Mythical Man Month Lives On...

Posted on October 24, 2004 by Scott Leberknight

I have a friend who works on a project with a manager who typifies the problems with the software development industry. We'll call this developer Bob and the manager Jim. Over the past couple of months Bob has mentioned some very disturbing things that Jim has said and done in running, if one could call it that, the project. For example, Jim started off by not allowing Bob, the lead developer, to use a persistence framework and instead mandated he use straight JDBC because of the "risks" of the frameworks. This is of course nonsense since the real risk is not using a tried and true persistence framework and rolling your own.

Another brilliant decree made by Jim was that developers cannot spend time developing unit tests because they will slow the development effort and are not really needed because the developers "are very careful to write bug-free code". Excuse me? Did I just actually hear that? Yes in fact I did. As a developer I am careful to not introduce bugs into my designs and code, but I in no way do I assume I write bug-free code. Unit tests of course are one way to ensure high-quality code and in fact speed development, since many bugs are caught and fixed much earlier than they otherwise would be. In addition, a quality suite of unit tests that can be run at the touch of a button are wonderful for regression testing new changes. Even worse, Jim told the customer that the developers were very careful to write bug-free code and that they would only need one week to fix any and all bugs that were found by the integration testers and the customers! Bob was not at all pleased to hear this of course.

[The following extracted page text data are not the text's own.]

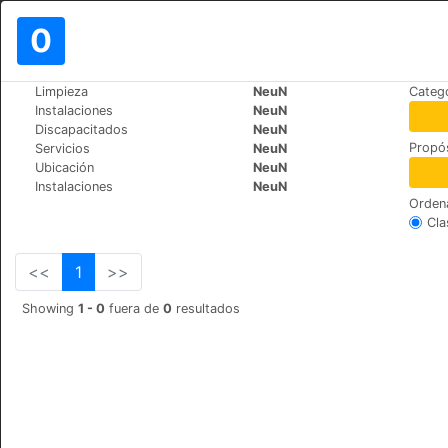
0
>
>
Limpieza
NeuN
Catego
Mundo
Spain
Cruz-de-Tejeda
Instalaciones
NeuN
Hotel Rural El Refugio
Discapacitados
NeuN
Propós
Servicios
NeuN
Calle Cruz de Tejeda S/N, 35328
Ubicación
NeuN
Instalaciones
NeuN
Orden
Cla
<<
1
>>
Showing
1 - 0
fuera de
0
resultados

Another fun thing Jim has done on several occasions is to inform the customer that the developers intended to be done early, so some additional new requirements could easily be added. In reality, Bob told me many times there was no way they were even going to meet their original deadline much less with loads of new requirements. Finally after recognizing they were not going to make the initial (unrealistic) deadline, Jim got the customer to extend the deadline several months. Then Jim did something that Fred Brooks would, I am sure, not advocate. Jim told Bob that since they had a few more months, this would be the perfect time to bring on five more developers to "speed up development". So much for Brooks truism that adding developers to a late project makes it later, whcich has been proven out over several decades.

In the end, Bob has started looking around for other projects and probably not be with that project much longer.